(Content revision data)
-------

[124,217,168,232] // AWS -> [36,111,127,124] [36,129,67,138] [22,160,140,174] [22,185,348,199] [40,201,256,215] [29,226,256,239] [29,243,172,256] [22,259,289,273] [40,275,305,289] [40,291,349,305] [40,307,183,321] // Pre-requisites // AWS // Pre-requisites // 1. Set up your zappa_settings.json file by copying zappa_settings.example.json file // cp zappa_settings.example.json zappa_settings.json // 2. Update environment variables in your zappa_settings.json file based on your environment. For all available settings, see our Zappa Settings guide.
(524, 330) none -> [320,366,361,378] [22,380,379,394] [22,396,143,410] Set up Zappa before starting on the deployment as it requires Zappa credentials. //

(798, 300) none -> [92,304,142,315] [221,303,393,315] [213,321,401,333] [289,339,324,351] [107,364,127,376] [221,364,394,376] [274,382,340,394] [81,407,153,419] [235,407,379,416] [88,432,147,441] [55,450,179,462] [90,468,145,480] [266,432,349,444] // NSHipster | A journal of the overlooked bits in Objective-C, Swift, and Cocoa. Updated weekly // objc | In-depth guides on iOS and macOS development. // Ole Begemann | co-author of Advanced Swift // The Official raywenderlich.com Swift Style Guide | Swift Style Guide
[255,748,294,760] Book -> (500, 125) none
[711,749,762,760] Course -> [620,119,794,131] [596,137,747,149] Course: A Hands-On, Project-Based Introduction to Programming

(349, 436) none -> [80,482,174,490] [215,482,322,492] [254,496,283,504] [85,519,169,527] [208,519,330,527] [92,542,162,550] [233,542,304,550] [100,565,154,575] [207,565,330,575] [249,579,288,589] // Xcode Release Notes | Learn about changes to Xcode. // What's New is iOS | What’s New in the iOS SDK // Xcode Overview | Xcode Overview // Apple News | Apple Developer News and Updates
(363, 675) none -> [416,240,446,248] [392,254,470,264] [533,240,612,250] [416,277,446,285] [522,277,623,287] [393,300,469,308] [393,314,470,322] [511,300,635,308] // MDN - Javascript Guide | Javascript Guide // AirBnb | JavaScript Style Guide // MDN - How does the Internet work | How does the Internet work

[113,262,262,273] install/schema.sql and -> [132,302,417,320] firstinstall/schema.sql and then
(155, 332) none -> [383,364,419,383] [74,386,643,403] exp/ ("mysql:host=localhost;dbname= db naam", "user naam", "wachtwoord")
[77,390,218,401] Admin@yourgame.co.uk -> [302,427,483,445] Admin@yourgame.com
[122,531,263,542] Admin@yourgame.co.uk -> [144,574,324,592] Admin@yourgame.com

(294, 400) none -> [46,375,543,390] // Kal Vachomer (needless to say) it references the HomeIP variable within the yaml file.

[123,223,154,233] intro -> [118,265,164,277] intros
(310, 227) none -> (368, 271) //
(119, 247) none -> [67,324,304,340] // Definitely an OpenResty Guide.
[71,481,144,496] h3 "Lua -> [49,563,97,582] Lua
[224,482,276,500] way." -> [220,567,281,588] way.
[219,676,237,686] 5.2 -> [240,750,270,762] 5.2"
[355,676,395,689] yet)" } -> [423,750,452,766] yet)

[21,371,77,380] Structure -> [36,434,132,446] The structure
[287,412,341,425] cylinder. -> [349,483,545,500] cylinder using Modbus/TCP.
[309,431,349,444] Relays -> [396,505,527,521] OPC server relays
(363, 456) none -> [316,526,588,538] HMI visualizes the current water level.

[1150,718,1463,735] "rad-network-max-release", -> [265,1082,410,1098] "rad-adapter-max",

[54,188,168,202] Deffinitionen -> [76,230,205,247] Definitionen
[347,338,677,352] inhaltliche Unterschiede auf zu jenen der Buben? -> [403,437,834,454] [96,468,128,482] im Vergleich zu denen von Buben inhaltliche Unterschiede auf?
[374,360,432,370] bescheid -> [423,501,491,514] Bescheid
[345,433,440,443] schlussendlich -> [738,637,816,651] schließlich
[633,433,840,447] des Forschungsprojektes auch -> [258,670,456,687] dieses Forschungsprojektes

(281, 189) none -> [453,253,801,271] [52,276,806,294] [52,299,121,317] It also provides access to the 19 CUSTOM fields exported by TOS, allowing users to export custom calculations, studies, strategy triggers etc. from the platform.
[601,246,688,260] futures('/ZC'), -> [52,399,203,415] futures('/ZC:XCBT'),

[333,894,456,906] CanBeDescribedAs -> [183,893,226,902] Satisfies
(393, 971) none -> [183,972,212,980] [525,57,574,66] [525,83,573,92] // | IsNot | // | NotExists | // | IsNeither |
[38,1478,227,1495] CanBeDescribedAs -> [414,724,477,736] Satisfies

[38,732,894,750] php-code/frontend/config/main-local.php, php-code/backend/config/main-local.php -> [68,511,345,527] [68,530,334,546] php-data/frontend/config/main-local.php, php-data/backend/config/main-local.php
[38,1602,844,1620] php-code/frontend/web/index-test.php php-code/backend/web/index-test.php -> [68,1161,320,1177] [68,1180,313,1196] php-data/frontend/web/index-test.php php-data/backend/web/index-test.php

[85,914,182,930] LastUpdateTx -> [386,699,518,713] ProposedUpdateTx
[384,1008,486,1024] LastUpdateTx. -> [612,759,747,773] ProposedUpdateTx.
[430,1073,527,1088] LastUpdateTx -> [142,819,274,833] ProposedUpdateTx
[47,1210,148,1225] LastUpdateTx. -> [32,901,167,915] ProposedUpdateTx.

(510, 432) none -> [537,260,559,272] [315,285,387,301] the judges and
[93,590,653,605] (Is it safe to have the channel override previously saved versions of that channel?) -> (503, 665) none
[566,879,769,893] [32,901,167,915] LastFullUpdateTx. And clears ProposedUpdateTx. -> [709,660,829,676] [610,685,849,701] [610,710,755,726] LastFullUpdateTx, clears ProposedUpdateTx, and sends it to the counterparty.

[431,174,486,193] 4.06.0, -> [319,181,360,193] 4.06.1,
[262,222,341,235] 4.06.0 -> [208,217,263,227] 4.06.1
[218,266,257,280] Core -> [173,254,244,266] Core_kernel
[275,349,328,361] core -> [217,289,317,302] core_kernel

-------

### [Problem to work on]
Restate the records above exactly.

### [Exercise answer]
[124,217,168,232] // AWS -> [36,111,127,124] [36,129,67,138] [22,160,140,174] [22,185,348,199] [40,201,256,215] [29,226,256,239] [29,243,172,256] [22,259,289,273] [40,275,305,289] [40,291,349,305] [40,307,183,321] // Pre-requisites // AWS // Pre-requisites // 1. Set up your zappa_settings.json file by copying zappa_settings.example.json file // cp zappa_settings.example.json zappa_settings.json // 2. Update environment variables in your zappa_settings.json file based on your environment. For all available settings, see our Zappa Settings guide.
(524, 330) none -> [320,366,361,378] [22,380,379,394] [22,396,143,410] Set up Zappa before starting on the deployment as it requires Zappa credentials. //

(798, 300) none -> [92,304,142,315] [221,303,393,315] [213,321,401,333] [289,339,324,351] [107,364,127,376] [221,364,394,376] [274,382,340,394] [81,407,153,419] [235,407,379,416] [88,432,147,441] [55,450,179,462] [90,468,145,480] [266,432,349,444] // NSHipster | A journal of the overlooked bits in Objective-C, Swift, and Cocoa. Updated weekly // objc | In-depth guides on iOS and macOS development. // Ole Begemann | co-author of Advanced Swift // The Official raywenderlich.com Swift Style Guide | Swift Style Guide
[255,748,294,760] Book -> (500, 125) none
[711,749,762,760] Course -> [620,119,794,131] [596,137,747,149] Course: A Hands-On, Project-Based Introduction to Programming

(349, 436) none -> [80,482,174,490] [215,482,322,492] [254,496,283,504] [85,519,169,527] [208,519,330,527] [92,542,162,550] [233,542,304,550] [100,565,154,575] [207,565,330,575] [249,579,288,589] // Xcode Release Notes | Learn about changes to Xcode. // What's New is iOS | What’s New in the iOS SDK // Xcode Overview | Xcode Overview // Apple News | Apple Developer News and Updates
(363, 675) none -> [416,240,446,248] [392,254,470,264] [533,240,612,250] [416,277,446,285] [522,277,623,287] [393,300,469,308] [393,314,470,322] [511,300,635,308] // MDN - Javascript Guide | Javascript Guide // AirBnb | JavaScript Style Guide // MDN - How does the Internet work | How does the Internet work

[113,262,262,273] install/schema.sql and -> [132,302,417,320] firstinstall/schema.sql and then
(155, 332) none -> [383,364,419,383] [74,386,643,403] exp/ ("mysql:host=localhost;dbname= db naam", "user naam", "wachtwoord")
[77,390,218,401] Admin@yourgame.co.uk -> [302,427,483,445] Admin@yourgame.com
[122,531,263,542] Admin@yourgame.co.uk -> [144,574,324,592] Admin@yourgame.com

(294, 400) none -> [46,375,543,390] // Kal Vachomer (needless to say) it references the HomeIP variable within the yaml file.

[123,223,154,233] intro -> [118,265,164,277] intros
(310, 227) none -> (368, 271) //
(119, 247) none -> [67,324,304,340] // Definitely an OpenResty Guide.
[71,481,144,496] h3 "Lua -> [49,563,97,582] Lua
[224,482,276,500] way." -> [220,567,281,588] way.
[219,676,237,686] 5.2 -> [240,750,270,762] 5.2"
[355,676,395,689] yet)" } -> [423,750,452,766] yet)

[21,371,77,380] Structure -> [36,434,132,446] The structure
[287,412,341,425] cylinder. -> [349,483,545,500] cylinder using Modbus/TCP.
[309,431,349,444] Relays -> [396,505,527,521] OPC server relays
(363, 456) none -> [316,526,588,538] HMI visualizes the current water level.

[1150,718,1463,735] "rad-network-max-release", -> [265,1082,410,1098] "rad-adapter-max",

[54,188,168,202] Deffinitionen -> [76,230,205,247] Definitionen
[347,338,677,352] inhaltliche Unterschiede auf zu jenen der Buben? -> [403,437,834,454] [96,468,128,482] im Vergleich zu denen von Buben inhaltliche Unterschiede auf?
[374,360,432,370] bescheid -> [423,501,491,514] Bescheid
[345,433,440,443] schlussendlich -> [738,637,816,651] schließlich
[633,433,840,447] des Forschungsprojektes auch -> [258,670,456,687] dieses Forschungsprojektes

(281, 189) none -> [453,253,801,271] [52,276,806,294] [52,299,121,317] It also provides access to the 19 CUSTOM fields exported by TOS, allowing users to export custom calculations, studies, strategy triggers etc. from the platform.
[601,246,688,260] futures('/ZC'), -> [52,399,203,415] futures('/ZC:XCBT'),

[333,894,456,906] CanBeDescribedAs -> [183,893,226,902] Satisfies
(393, 971) none -> [183,972,212,980] [525,57,574,66] [525,83,573,92] // | IsNot | // | NotExists | // | IsNeither |
[38,1478,227,1495] CanBeDescribedAs -> [414,724,477,736] Satisfies

[38,732,894,750] php-code/frontend/config/main-local.php, php-code/backend/config/main-local.php -> [68,511,345,527] [68,530,334,546] php-data/frontend/config/main-local.php, php-data/backend/config/main-local.php
[38,1602,844,1620] php-code/frontend/web/index-test.php php-code/backend/web/index-test.php -> [68,1161,320,1177] [68,1180,313,1196] php-data/frontend/web/index-test.php php-data/backend/web/index-test.php

[85,914,182,930] LastUpdateTx -> [386,699,518,713] ProposedUpdateTx
[384,1008,486,1024] LastUpdateTx. -> [612,759,747,773] ProposedUpdateTx.
[430,1073,527,1088] LastUpdateTx -> [142,819,274,833] ProposedUpdateTx
[47,1210,148,1225] LastUpdateTx. -> [32,901,167,915] ProposedUpdateTx.

(510, 432) none -> [537,260,559,272] [315,285,387,301] the judges and
[93,590,653,605] (Is it safe to have the channel override previously saved versions of that channel?) -> (503, 665) none
[566,879,769,893] [32,901,167,915] LastFullUpdateTx. And clears ProposedUpdateTx. -> [709,660,829,676] [610,685,849,701] [610,710,755,726] LastFullUpdateTx, clears ProposedUpdateTx, and sends it to the counterparty.

[431,174,486,193] 4.06.0, -> [319,181,360,193] 4.06.1,
[262,222,341,235] 4.06.0 -> [208,217,263,227] 4.06.1
[218,266,257,280] Core -> [173,254,244,266] Core_kernel
[275,349,328,361] core -> [217,289,317,302] core_kernel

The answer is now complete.